## TASK DIRECTIONS
Copy the records below word for word. Stop after the line that contains "Ulkaa Campus".

## LISTED RECORDS

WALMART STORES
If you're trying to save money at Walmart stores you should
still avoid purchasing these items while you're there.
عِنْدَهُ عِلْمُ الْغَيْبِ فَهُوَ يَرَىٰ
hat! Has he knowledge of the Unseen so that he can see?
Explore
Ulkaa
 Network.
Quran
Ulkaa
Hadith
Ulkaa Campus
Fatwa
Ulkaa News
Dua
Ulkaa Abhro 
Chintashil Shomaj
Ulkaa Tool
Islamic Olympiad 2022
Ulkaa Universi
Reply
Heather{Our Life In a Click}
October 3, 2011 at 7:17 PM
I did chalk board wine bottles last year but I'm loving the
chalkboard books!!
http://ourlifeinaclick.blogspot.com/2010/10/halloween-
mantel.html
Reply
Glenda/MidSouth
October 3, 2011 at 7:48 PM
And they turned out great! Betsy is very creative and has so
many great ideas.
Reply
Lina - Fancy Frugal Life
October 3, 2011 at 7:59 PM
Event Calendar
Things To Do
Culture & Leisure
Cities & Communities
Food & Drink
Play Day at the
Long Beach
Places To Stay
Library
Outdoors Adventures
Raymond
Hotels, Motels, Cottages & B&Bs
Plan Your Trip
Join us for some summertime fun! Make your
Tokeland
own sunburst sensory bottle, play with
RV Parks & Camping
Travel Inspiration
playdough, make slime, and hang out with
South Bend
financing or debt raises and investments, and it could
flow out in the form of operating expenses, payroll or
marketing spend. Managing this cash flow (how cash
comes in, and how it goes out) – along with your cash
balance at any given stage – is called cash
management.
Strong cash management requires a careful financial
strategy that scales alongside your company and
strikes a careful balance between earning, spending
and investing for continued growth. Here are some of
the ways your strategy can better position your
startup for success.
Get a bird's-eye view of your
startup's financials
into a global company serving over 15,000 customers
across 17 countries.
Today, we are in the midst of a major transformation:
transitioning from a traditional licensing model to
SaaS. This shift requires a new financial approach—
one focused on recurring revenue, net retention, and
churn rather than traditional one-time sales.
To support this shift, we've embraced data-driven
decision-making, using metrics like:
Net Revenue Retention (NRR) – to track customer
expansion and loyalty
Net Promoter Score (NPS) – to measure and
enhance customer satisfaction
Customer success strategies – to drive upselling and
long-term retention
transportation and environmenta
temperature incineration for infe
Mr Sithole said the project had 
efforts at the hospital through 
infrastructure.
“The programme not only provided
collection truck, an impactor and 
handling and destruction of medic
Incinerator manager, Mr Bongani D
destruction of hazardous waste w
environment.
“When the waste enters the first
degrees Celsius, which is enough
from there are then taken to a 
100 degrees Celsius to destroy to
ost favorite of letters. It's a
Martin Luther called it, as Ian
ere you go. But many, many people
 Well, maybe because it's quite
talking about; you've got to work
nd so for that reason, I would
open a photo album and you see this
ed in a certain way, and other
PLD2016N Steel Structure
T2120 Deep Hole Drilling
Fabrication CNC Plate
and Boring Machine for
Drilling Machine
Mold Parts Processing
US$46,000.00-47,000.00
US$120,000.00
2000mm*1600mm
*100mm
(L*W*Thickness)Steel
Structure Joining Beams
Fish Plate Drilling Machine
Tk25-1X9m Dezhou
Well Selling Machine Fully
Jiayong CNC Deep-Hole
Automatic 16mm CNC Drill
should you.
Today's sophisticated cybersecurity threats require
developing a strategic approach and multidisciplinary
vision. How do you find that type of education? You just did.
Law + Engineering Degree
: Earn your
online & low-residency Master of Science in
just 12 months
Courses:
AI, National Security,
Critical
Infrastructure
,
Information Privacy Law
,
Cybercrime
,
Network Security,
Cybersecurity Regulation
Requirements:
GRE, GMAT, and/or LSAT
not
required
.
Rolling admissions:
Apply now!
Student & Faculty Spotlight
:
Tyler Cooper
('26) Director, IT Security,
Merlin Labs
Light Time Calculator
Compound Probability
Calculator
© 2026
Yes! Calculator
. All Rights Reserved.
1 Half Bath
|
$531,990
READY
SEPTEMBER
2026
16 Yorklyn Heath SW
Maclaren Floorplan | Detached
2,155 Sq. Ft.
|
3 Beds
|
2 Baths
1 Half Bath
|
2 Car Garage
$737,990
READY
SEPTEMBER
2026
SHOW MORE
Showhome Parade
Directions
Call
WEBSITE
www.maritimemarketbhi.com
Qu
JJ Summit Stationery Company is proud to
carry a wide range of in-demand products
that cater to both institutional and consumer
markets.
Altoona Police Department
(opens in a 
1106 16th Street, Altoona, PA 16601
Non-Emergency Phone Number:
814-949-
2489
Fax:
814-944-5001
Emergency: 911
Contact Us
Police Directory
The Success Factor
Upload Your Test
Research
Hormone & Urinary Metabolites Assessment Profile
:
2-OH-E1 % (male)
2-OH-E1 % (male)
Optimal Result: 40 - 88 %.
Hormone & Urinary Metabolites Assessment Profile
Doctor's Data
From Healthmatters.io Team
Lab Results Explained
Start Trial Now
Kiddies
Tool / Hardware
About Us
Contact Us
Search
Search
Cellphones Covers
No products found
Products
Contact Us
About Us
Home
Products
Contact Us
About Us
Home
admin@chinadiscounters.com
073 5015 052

## WRITTEN ANSWER
WALMART STORES
If you're trying to save money at Walmart stores you should
still avoid purchasing these items while you're there.
عِنْدَهُ عِلْمُ الْغَيْبِ فَهُوَ يَرَىٰ
hat! Has he knowledge of the Unseen so that he can see?
Explore
Ulkaa
 Network.
Quran
Ulkaa
Hadith
Ulkaa Campus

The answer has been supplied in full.